WHAT TO WORK ON: Whenever a line in the records below contains "anchor", pick it out.

Dataset entries:
--------------------------------------------------
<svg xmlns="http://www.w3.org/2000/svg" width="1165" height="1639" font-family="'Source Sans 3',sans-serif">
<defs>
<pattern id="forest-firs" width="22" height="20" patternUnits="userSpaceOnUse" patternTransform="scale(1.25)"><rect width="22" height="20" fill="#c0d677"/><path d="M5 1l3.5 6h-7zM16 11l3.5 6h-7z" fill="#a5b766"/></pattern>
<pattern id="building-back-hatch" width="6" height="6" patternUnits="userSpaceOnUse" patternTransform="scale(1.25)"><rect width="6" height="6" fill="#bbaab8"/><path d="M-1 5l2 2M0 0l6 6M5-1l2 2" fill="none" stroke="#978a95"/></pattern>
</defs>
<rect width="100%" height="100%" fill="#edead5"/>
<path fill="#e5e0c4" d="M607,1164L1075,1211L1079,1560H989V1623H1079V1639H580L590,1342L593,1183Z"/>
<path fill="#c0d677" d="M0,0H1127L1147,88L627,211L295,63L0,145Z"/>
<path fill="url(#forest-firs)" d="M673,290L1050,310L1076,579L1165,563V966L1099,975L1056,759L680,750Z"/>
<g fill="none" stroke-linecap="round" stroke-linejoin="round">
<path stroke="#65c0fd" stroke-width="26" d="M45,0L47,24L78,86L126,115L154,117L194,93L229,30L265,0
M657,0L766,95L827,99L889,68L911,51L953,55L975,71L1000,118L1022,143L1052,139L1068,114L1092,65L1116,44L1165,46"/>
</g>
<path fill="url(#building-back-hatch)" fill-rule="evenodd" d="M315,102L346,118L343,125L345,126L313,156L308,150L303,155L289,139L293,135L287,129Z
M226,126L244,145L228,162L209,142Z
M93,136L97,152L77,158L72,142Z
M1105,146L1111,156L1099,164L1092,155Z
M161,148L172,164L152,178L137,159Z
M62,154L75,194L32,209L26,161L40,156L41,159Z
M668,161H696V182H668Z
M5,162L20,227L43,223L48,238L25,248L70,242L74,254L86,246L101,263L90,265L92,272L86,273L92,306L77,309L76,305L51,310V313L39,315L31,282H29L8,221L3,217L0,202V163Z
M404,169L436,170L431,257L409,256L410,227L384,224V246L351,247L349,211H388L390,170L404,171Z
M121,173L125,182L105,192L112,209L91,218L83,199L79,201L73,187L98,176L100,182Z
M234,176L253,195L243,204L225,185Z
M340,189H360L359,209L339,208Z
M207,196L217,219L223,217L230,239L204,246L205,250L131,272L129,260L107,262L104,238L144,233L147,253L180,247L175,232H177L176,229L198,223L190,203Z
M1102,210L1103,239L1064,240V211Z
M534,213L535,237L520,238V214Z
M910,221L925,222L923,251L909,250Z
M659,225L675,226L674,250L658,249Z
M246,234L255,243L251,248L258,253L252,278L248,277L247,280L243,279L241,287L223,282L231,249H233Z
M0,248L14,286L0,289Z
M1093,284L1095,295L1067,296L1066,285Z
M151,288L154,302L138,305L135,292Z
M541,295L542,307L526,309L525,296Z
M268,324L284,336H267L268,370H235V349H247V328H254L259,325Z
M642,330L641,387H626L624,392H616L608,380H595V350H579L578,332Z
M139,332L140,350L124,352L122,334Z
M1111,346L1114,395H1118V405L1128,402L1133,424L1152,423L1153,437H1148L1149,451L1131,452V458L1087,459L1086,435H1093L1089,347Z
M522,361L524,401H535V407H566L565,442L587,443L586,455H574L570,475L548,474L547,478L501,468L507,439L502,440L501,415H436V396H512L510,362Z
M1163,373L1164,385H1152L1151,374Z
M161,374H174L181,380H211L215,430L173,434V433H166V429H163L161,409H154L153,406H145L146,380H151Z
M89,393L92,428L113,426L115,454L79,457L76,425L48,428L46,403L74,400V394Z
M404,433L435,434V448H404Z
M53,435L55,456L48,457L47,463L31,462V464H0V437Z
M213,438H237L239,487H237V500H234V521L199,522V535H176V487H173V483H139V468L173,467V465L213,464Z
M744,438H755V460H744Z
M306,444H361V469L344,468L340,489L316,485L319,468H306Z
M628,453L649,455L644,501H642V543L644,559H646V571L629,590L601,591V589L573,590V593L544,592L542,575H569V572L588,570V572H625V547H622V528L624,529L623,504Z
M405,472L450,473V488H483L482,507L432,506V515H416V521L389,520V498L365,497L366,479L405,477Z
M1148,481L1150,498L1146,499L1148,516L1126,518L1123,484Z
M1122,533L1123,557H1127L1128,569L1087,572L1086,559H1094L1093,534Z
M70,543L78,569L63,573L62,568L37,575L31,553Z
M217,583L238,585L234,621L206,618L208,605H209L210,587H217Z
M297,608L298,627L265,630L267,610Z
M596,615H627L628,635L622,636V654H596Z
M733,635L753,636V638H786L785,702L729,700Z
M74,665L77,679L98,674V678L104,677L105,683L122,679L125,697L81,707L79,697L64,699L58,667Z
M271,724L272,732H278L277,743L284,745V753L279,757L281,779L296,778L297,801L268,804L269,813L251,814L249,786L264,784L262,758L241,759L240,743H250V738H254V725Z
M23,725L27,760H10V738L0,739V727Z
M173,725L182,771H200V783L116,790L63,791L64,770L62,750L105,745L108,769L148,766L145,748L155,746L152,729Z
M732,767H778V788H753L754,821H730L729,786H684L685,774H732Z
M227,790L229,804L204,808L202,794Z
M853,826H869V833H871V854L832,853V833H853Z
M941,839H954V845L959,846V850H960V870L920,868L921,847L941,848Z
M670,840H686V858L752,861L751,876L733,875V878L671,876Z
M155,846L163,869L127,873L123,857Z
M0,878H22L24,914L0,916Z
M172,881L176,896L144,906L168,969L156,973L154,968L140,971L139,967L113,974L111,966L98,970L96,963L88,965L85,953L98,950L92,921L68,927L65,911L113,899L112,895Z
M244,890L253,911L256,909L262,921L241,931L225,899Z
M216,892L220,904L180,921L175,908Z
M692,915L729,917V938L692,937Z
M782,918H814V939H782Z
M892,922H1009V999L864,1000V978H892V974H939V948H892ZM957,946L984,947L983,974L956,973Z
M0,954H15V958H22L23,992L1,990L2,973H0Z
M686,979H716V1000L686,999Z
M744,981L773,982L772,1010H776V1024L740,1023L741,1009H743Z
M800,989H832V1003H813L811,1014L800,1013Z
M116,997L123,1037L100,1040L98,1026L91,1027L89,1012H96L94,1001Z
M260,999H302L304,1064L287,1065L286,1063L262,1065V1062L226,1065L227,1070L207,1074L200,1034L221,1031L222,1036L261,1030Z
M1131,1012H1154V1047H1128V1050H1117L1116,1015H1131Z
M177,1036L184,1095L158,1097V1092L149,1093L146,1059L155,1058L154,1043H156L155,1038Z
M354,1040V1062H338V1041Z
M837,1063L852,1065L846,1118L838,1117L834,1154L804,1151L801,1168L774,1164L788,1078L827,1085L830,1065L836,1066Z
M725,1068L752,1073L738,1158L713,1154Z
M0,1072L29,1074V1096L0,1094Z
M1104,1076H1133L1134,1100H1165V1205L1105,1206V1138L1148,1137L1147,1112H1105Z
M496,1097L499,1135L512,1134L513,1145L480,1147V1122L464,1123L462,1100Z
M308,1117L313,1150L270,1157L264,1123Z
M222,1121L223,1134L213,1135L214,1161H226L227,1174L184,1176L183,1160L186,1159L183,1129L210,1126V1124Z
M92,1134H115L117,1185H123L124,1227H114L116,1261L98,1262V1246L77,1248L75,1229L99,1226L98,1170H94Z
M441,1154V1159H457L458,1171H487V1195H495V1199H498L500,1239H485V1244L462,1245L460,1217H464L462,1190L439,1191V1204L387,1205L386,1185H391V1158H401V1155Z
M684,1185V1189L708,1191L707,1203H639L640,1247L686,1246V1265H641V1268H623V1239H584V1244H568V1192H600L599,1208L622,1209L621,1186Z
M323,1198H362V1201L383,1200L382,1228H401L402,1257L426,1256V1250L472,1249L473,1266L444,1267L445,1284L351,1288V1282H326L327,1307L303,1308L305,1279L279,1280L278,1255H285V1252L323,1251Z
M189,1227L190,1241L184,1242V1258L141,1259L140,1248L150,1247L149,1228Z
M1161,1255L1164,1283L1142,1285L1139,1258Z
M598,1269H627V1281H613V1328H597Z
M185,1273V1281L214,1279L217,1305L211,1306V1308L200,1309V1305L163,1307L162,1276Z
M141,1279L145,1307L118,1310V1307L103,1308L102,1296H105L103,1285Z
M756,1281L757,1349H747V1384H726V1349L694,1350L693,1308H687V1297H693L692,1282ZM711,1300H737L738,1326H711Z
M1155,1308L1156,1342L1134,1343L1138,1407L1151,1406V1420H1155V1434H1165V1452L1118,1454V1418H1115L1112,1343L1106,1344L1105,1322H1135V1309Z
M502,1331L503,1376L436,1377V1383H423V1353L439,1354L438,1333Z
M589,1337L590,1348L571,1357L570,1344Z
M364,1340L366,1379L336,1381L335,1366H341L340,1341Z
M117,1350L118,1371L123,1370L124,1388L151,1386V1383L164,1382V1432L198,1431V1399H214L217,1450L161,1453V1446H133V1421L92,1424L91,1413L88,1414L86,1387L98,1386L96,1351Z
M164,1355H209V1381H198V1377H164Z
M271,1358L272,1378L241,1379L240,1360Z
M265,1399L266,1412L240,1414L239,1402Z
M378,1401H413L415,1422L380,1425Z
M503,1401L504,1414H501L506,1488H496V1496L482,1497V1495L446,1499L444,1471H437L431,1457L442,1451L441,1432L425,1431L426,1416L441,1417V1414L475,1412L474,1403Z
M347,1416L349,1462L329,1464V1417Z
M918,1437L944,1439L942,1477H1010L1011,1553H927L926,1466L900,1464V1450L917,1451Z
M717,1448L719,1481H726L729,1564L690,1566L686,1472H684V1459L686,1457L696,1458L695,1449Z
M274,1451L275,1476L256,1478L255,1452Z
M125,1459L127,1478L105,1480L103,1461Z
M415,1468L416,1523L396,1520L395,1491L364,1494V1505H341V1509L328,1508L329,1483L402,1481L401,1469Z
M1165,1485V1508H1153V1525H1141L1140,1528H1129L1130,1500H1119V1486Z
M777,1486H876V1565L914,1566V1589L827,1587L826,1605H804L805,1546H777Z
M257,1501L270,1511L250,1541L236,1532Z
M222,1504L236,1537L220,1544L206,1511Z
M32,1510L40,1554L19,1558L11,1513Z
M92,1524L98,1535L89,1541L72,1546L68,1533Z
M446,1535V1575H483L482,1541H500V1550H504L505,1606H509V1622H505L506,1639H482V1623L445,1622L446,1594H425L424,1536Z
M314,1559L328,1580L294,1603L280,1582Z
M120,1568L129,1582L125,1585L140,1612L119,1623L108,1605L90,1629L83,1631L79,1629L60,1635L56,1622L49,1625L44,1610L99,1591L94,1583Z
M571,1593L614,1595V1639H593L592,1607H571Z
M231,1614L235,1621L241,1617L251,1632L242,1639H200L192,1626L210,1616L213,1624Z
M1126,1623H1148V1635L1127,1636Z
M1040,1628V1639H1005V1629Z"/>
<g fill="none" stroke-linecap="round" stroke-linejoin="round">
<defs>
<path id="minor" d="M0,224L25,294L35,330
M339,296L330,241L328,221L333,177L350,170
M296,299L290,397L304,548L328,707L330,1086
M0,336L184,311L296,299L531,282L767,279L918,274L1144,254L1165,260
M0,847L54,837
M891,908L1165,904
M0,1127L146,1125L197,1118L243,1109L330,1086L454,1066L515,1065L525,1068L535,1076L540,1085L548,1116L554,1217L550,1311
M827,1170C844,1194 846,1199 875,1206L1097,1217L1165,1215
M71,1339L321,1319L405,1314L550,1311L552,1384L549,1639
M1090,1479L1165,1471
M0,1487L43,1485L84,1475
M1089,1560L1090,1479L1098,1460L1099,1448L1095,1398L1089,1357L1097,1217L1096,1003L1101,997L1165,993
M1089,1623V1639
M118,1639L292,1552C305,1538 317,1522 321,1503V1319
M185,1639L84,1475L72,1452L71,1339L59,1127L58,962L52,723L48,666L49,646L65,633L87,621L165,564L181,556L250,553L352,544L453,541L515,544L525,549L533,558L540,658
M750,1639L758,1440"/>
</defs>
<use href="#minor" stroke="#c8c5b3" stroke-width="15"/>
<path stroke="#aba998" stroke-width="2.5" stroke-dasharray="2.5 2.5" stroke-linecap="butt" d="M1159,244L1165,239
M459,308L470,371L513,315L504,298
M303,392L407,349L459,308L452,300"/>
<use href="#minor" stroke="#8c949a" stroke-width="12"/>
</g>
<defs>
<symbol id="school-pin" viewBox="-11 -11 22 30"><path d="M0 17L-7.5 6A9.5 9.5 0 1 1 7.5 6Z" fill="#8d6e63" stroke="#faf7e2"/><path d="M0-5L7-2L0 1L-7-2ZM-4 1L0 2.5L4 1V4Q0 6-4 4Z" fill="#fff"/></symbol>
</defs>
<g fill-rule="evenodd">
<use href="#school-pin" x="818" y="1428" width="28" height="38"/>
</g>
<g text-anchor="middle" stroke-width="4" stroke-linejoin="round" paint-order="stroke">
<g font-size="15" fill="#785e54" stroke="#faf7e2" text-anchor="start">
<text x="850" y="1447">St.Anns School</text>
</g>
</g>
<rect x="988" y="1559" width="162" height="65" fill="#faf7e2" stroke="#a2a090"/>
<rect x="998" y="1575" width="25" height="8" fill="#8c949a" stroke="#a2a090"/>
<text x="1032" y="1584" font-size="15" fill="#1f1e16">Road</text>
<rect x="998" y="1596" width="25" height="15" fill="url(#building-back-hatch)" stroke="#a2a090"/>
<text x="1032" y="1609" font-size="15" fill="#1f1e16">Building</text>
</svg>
--------------------------------------------------
YOUR SOLUTION:
<g text-anchor="middle" stroke-width="4" stroke-linejoin="round" paint-order="stroke">
<g font-size="15" fill="#785e54" stroke="#faf7e2" text-anchor="start">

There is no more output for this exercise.